§ TASK DESCRIPTION: Only the lines below starting at the one containing "In yz, outline" and ending at the one containing "Picture 2: Segment" belong in the answer, each copied exactly.

** Opening TASK DATA block **

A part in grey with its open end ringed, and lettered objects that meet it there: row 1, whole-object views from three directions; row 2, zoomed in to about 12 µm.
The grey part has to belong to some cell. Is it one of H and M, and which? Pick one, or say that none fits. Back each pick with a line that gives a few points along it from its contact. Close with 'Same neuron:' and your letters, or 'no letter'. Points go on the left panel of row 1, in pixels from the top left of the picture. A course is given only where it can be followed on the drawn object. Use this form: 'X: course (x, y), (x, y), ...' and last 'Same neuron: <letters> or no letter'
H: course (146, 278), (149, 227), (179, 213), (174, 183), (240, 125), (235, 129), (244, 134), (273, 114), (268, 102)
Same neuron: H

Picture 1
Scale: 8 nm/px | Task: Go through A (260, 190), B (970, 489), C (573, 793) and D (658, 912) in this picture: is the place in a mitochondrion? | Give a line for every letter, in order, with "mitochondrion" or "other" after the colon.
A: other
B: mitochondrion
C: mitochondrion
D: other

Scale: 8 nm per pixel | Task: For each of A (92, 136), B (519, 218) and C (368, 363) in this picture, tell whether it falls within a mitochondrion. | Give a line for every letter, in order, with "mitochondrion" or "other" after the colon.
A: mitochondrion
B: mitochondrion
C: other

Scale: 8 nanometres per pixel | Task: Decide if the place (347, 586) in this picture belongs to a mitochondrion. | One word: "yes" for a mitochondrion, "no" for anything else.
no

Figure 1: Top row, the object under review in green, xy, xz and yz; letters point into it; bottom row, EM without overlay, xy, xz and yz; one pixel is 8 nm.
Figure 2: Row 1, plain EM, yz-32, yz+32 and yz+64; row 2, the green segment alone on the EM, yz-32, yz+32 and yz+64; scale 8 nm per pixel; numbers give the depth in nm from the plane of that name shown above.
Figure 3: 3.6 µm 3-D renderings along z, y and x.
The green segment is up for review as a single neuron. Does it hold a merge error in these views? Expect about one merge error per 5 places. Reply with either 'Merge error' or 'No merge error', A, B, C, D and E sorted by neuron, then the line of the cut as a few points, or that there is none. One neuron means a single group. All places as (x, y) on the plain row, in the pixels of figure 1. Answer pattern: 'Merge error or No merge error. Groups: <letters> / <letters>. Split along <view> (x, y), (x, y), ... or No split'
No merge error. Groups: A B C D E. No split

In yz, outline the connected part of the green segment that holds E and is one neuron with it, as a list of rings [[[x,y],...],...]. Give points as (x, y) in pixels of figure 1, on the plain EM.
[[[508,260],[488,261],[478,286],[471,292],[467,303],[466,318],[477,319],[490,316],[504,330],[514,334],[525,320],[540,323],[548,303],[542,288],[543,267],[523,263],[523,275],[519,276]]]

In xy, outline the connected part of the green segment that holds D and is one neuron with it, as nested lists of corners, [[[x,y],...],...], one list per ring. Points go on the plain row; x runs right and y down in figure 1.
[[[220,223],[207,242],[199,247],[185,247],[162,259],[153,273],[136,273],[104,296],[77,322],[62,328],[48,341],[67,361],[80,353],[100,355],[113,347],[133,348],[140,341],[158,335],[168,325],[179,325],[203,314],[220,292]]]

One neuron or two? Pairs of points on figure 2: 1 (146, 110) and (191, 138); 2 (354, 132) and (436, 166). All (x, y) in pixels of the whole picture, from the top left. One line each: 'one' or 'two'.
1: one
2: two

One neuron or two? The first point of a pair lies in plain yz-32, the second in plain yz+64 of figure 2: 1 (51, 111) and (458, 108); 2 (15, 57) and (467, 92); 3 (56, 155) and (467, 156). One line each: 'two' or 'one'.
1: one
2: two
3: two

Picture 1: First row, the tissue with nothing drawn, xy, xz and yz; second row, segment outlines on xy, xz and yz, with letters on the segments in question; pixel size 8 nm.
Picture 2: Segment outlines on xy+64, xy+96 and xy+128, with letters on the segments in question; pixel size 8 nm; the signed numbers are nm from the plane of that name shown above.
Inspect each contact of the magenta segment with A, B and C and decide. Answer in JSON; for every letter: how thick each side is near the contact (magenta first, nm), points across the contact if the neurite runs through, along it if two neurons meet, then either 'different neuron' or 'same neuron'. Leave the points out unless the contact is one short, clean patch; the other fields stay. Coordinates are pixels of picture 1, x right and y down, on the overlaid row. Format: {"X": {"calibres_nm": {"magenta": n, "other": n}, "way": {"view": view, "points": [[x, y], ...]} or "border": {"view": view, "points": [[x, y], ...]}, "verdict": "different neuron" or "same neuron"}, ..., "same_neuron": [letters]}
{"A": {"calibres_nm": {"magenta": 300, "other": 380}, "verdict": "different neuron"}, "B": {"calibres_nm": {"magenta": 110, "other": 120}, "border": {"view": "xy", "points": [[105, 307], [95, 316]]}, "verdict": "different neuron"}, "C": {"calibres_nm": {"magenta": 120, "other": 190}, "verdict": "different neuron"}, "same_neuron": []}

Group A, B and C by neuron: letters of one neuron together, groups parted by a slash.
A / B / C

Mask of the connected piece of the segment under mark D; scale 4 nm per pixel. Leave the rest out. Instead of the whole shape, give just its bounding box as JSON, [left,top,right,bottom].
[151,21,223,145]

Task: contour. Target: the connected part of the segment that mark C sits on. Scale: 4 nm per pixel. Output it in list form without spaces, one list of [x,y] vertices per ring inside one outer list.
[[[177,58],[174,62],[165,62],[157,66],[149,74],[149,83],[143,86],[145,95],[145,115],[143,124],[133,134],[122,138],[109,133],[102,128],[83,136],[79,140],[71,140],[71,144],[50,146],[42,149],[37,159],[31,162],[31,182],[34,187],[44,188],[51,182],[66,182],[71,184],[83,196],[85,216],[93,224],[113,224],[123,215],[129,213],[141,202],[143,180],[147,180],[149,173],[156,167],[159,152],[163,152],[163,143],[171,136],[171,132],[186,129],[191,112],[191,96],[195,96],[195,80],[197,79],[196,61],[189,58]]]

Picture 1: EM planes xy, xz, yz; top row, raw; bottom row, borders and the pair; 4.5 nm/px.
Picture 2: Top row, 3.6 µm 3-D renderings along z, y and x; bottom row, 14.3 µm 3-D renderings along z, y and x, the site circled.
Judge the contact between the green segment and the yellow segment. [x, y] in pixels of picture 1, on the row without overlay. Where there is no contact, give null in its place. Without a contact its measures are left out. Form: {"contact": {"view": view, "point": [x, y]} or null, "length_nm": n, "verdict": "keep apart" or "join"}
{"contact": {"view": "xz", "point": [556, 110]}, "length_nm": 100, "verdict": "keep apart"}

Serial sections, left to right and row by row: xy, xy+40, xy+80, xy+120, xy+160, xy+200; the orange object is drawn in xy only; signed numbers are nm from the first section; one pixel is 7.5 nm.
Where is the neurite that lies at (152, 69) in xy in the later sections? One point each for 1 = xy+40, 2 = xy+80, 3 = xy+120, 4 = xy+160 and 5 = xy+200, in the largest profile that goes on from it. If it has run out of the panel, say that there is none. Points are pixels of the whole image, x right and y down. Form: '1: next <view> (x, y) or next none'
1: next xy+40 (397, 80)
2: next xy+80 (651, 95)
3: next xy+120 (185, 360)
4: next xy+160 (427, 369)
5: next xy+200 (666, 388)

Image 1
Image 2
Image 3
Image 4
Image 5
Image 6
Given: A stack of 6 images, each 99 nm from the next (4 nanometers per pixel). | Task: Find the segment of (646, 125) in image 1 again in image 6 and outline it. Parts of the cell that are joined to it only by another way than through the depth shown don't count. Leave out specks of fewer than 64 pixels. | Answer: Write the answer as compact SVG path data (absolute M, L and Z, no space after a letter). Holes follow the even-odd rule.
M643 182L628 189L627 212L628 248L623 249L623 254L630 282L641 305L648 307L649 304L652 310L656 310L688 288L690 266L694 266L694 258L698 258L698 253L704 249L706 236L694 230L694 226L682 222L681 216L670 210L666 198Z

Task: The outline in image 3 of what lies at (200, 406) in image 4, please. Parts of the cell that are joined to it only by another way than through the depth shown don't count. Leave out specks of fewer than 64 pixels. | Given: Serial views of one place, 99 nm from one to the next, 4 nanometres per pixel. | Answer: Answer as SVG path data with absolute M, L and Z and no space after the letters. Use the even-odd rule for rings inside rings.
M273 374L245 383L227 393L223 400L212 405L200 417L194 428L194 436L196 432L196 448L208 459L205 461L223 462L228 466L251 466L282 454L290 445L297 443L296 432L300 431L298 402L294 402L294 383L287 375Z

** Closing TASK DATA block **

§ OUTPUT FOR THIS EXERCISE:
In yz, outline the connected part of the green segment that holds E and is one neuron with it, as a list of rings [[[x,y],...],...]. Give points as (x, y) in pixels of figure 1, on the plain EM.
[[[508,260],[488,261],[478,286],[471,292],[467,303],[466,318],[477,319],[490,316],[504,330],[514,334],[525,320],[540,323],[548,303],[542,288],[543,267],[523,263],[523,275],[519,276]]]

In xy, outline the connected part of the green segment that holds D and is one neuron with it, as nested lists of corners, [[[x,y],...],...], one list per ring. Points go on the plain row; x runs right and y down in figure 1.
[[[220,223],[207,242],[199,247],[185,247],[162,259],[153,273],[136,273],[104,296],[77,322],[62,328],[48,341],[67,361],[80,353],[100,355],[113,347],[133,348],[140,341],[158,335],[168,325],[179,325],[203,314],[220,292]]]

One neuron or two? Pairs of points on figure 2: 1 (146, 110) and (191, 138); 2 (354, 132) and (436, 166). All (x, y) in pixels of the whole picture, from the top left. One line each: 'one' or 'two'.
1: one
2: two

One neuron or two? The first point of a pair lies in plain yz-32, the second in plain yz+64 of figure 2: 1 (51, 111) and (458, 108); 2 (15, 57) and (467, 92); 3 (56, 155) and (467, 156). One line each: 'two' or 'one'.
1: one
2: two
3: two

Picture 1: First row, the tissue with nothing drawn, xy, xz and yz; second row, segment outlines on xy, xz and yz, with letters on the segments in question; pixel size 8 nm.
Picture 2: Segment outlines on xy+64, xy+96 and xy+128, with letters on the segments in question; pixel size 8 nm; the signed numbers are nm from the plane of that name shown above.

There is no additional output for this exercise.